[Extracted records]
§ §

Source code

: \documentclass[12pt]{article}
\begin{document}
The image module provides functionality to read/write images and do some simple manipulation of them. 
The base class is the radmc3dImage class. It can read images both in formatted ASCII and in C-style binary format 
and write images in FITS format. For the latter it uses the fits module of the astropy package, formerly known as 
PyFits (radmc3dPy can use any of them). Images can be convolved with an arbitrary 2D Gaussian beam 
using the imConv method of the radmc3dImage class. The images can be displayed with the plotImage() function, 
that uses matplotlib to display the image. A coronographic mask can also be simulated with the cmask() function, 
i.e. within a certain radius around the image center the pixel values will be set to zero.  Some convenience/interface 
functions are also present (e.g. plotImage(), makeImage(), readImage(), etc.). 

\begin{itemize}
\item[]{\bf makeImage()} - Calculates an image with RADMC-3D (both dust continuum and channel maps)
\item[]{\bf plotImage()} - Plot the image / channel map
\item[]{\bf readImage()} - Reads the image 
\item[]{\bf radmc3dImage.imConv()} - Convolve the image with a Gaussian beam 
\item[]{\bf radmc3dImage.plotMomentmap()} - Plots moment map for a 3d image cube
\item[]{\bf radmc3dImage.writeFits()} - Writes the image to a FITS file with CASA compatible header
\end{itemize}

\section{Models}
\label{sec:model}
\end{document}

§ §

To do>
Here the answer is the exact run of lines above, from the line with "3d image cube" down to the last, and nothing else.

Output>
\item[]{\bf radmc3dImage.plotMomentmap()} - Plots moment map for a 3d image cube
\item[]{\bf radmc3dImage.writeFits()} - Writes the image to a FITS file with CASA compatible header
\end{itemize}

\section{Models}
\label{sec:model}
\end{document}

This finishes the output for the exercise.